YOUR GOAL => Look below for the line containing "For NETTLINX LIMITED"; from there through the line containing "E-mail: info@nettlinx.org |", both lines included, please set down each line exactly and nothing else.

Extracted page text data:
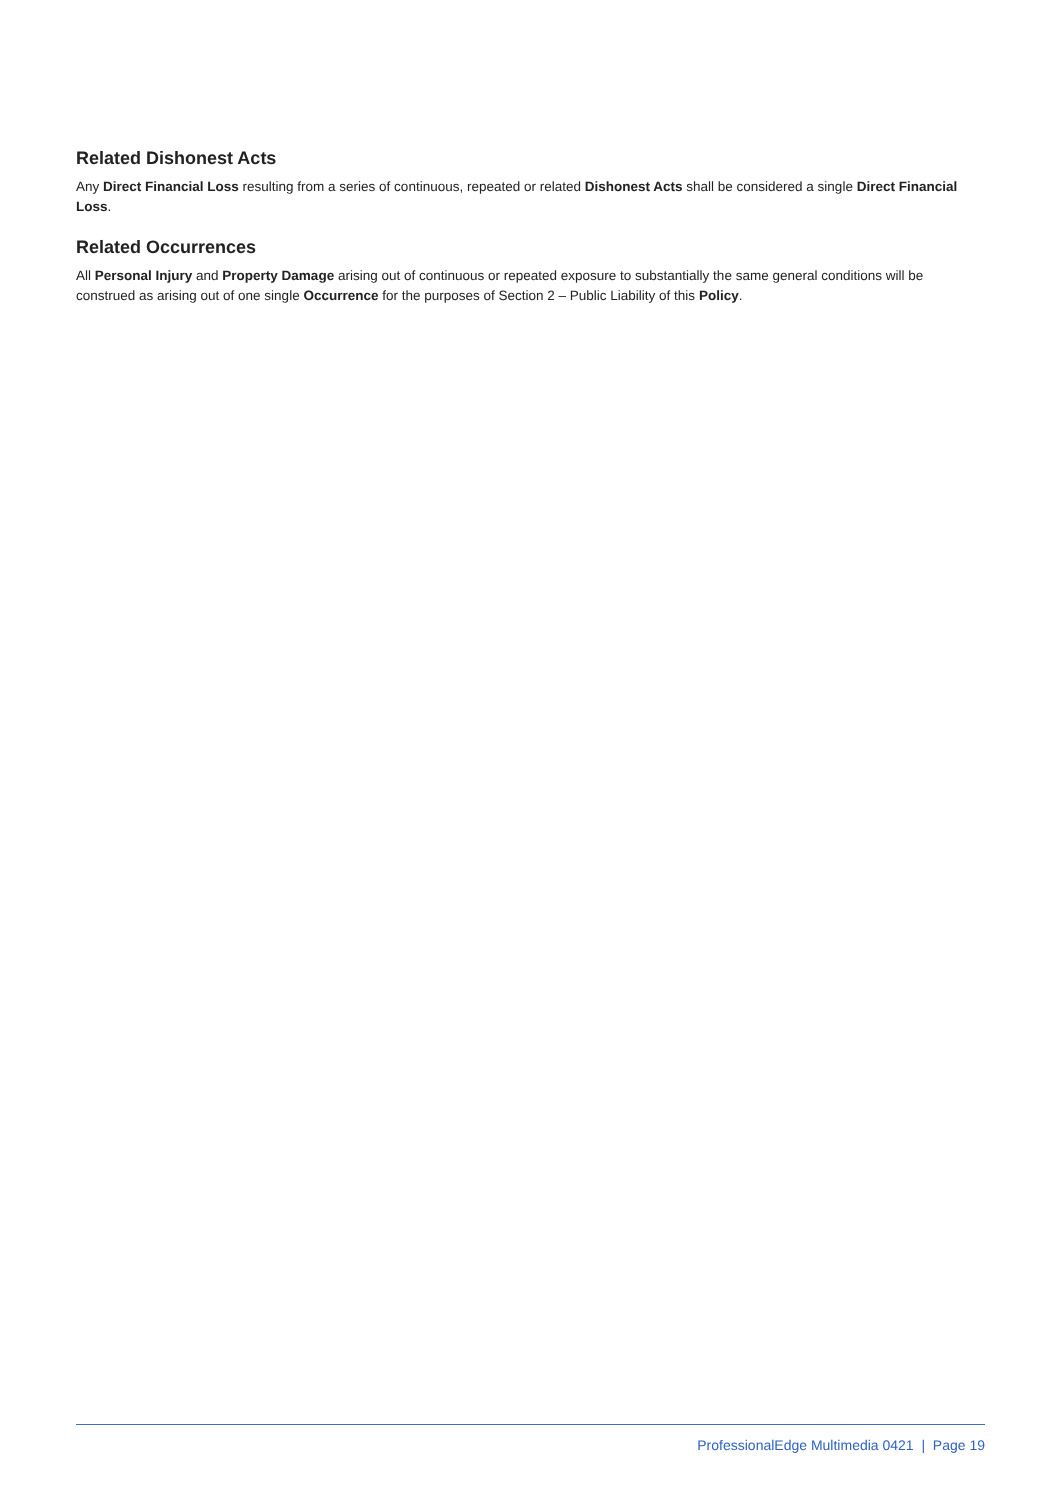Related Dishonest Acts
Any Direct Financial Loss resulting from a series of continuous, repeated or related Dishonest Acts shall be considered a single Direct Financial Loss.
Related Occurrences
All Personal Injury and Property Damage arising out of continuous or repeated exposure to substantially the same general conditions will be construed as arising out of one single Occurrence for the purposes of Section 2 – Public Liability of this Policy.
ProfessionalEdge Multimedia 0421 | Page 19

--

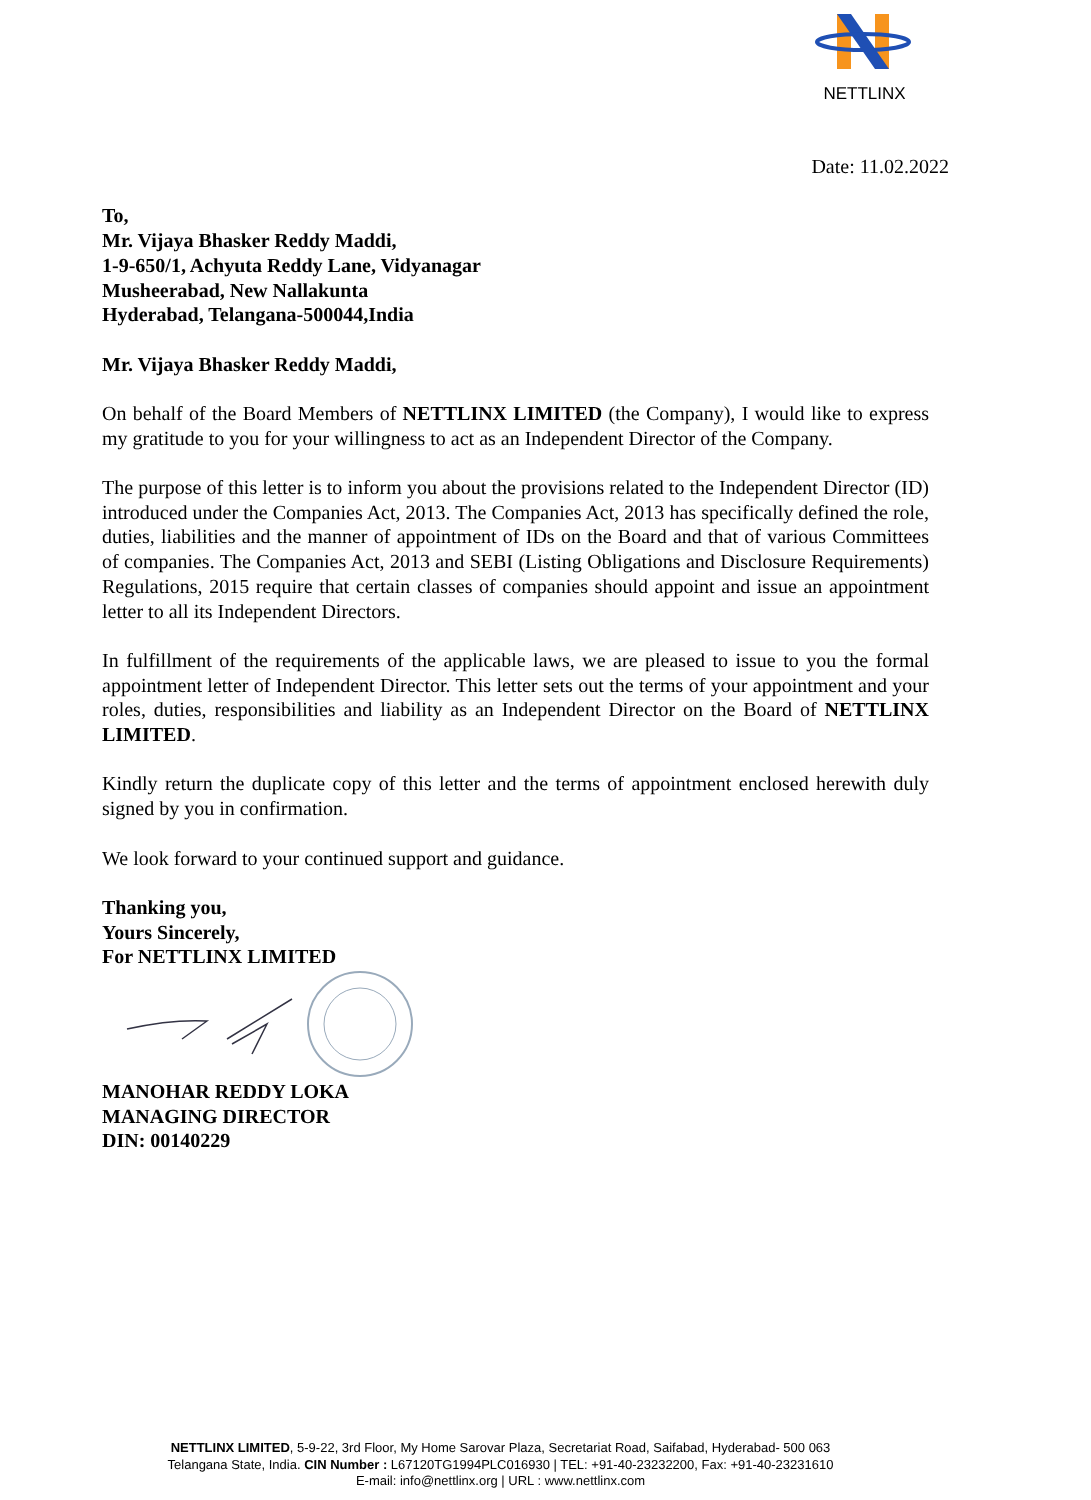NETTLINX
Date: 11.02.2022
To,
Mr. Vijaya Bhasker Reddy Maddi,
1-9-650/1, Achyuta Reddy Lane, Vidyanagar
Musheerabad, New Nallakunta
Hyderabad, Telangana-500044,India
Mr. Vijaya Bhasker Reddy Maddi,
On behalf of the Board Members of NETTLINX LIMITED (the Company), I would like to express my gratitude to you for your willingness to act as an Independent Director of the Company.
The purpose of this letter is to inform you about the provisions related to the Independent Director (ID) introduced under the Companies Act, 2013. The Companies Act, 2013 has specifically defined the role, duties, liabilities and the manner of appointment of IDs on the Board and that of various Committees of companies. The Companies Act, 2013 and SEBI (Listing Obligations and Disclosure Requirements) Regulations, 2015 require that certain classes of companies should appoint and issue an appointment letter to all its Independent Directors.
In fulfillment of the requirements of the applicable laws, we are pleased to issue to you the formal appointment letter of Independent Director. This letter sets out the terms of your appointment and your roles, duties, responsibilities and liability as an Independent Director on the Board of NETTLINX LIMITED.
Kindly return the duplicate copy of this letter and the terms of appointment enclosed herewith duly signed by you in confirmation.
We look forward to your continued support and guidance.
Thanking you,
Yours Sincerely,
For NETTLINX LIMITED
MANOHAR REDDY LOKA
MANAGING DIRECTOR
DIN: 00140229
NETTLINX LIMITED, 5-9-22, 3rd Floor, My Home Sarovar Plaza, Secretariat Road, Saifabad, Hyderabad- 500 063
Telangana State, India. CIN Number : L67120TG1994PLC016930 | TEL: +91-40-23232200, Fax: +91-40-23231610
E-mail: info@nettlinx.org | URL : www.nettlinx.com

RESPONSE TO THIS EXERCISE =>
For NETTLINX LIMITED
MANOHAR REDDY LOKA
MANAGING DIRECTOR
DIN: 00140229
NETTLINX LIMITED, 5-9-22, 3rd Floor, My Home Sarovar Plaza, Secretariat Road, Saifabad, Hyderabad- 500 063
Telangana State, India. CIN Number : L67120TG1994PLC016930 | TEL: +91-40-23232200, Fax: +91-40-23231610
E-mail: info@nettlinx.org | URL : www.nettlinx.com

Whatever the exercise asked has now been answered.